According to a recently published Microsoft Security Intelligence Report, almost 10 % of Windows 8 consumers are using out-of-date antivirus software, making their computers four times more likely to get infected with malicious software than protected ones.
Updating AV software keeps your virus signature database up to date with the latest malware threats. However, based on information, gathered from Malicious Software Removal Tool (MSRT) report details, Microsoft security experts have determined that nearly one in every ten consumers uses a trial version of an AV program even after it has expired, leaving their computers much more vulnerable than they could imagine.
Most of the popular real-time security products offer updates for a limited duration – commonly about three months and require paid subscription afterwards. When a security program stops receiving updates, it loses the ability to identify the signature of the latest malicious software. Nevertheless, consumers still use them, the general notion being that it still provides some level of protection. According to the Microsoft report, however, computers running expired AV protection software are nearly as unsafe as those with no protection at all, and four times more likely to get infected than computers with updated signature database.
As stated by the report, two vendors account for the majority of expired AV software use – 86% combined, which ultimately has a significant impact on their ability to offer protection. In an interesting twist, users who have experienced malware-related problems due to expired signature database are actually more inclined to blame the vendor for releasing a sub-par product.
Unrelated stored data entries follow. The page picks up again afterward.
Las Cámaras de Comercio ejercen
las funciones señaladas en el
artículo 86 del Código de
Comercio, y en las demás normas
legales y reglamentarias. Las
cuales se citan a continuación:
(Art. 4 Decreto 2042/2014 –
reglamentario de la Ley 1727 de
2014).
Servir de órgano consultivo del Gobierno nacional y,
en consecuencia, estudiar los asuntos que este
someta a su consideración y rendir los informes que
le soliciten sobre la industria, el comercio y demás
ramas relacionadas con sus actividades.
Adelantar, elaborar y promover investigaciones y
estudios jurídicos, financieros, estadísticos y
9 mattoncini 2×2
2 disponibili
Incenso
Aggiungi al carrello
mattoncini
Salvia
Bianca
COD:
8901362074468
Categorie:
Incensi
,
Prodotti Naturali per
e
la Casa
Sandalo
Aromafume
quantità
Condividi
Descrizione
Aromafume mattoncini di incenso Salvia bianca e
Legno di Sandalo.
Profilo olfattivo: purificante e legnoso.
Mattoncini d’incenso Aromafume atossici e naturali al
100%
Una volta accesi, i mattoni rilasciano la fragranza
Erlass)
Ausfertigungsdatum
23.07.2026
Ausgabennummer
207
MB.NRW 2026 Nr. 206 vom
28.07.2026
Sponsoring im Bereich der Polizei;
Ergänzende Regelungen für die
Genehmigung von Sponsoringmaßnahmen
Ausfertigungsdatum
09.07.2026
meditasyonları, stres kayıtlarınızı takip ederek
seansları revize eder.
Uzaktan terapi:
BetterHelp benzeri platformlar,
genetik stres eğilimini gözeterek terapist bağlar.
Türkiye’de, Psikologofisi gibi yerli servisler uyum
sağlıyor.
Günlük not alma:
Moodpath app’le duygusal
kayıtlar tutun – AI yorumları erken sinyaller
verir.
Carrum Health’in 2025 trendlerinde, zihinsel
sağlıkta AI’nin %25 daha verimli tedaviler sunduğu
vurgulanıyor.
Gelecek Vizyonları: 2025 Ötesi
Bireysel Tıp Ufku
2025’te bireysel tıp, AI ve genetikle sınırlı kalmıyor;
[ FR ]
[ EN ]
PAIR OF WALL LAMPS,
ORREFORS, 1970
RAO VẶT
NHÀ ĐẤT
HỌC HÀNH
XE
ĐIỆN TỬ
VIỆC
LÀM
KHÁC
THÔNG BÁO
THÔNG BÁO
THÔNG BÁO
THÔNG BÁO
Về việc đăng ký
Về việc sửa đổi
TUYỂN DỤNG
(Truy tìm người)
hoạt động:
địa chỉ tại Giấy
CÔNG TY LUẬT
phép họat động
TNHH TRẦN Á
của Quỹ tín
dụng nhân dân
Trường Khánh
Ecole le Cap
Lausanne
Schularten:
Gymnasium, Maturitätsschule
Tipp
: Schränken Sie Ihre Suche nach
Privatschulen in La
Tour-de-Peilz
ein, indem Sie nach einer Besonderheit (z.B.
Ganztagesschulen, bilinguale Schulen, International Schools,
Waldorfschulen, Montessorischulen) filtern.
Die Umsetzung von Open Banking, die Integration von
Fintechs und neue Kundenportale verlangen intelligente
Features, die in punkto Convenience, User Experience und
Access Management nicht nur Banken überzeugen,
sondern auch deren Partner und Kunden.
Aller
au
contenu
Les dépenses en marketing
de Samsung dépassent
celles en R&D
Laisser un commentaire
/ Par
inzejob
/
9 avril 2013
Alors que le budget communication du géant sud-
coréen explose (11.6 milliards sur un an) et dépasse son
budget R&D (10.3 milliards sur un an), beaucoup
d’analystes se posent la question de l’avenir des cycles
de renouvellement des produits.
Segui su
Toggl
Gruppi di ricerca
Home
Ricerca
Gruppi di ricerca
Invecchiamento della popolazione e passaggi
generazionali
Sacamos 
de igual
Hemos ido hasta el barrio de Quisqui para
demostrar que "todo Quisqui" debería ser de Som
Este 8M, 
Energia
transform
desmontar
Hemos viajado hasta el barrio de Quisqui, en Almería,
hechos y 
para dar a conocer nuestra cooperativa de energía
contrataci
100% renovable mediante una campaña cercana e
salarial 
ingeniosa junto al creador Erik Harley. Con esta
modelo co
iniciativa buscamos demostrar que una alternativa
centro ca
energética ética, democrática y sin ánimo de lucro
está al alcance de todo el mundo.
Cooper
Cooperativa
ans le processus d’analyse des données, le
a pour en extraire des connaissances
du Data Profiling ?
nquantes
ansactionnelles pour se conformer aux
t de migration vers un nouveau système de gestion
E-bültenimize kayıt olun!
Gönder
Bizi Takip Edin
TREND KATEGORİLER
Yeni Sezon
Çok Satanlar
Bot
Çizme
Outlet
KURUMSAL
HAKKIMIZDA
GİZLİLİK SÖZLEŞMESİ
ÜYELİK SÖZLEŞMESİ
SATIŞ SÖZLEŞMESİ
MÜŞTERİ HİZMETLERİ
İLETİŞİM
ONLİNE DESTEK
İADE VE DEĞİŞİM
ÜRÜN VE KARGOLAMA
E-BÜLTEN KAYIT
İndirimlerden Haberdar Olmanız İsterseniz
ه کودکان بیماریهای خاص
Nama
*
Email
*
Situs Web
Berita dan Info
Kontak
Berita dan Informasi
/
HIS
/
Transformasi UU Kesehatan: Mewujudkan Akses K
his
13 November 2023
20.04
Bears remembering, however that these findings concern mostly end users, since more than 90 % of company systems generally use updated real-time AV protection – compared to the 83 % of consumers.
The habit of using expired protection is said to be rooted in the general apathy towards paid security products, the sense of ineffectiveness of anti-malware products regarding modern threats, and the growing availability of free antivirus protection programs.
A global study recently stated that only about 51 % of end consumers actually pay for security, whereas the remaining number of people rely on free software – mainly Avast and Microsoft Security Essentials/Windows Defender.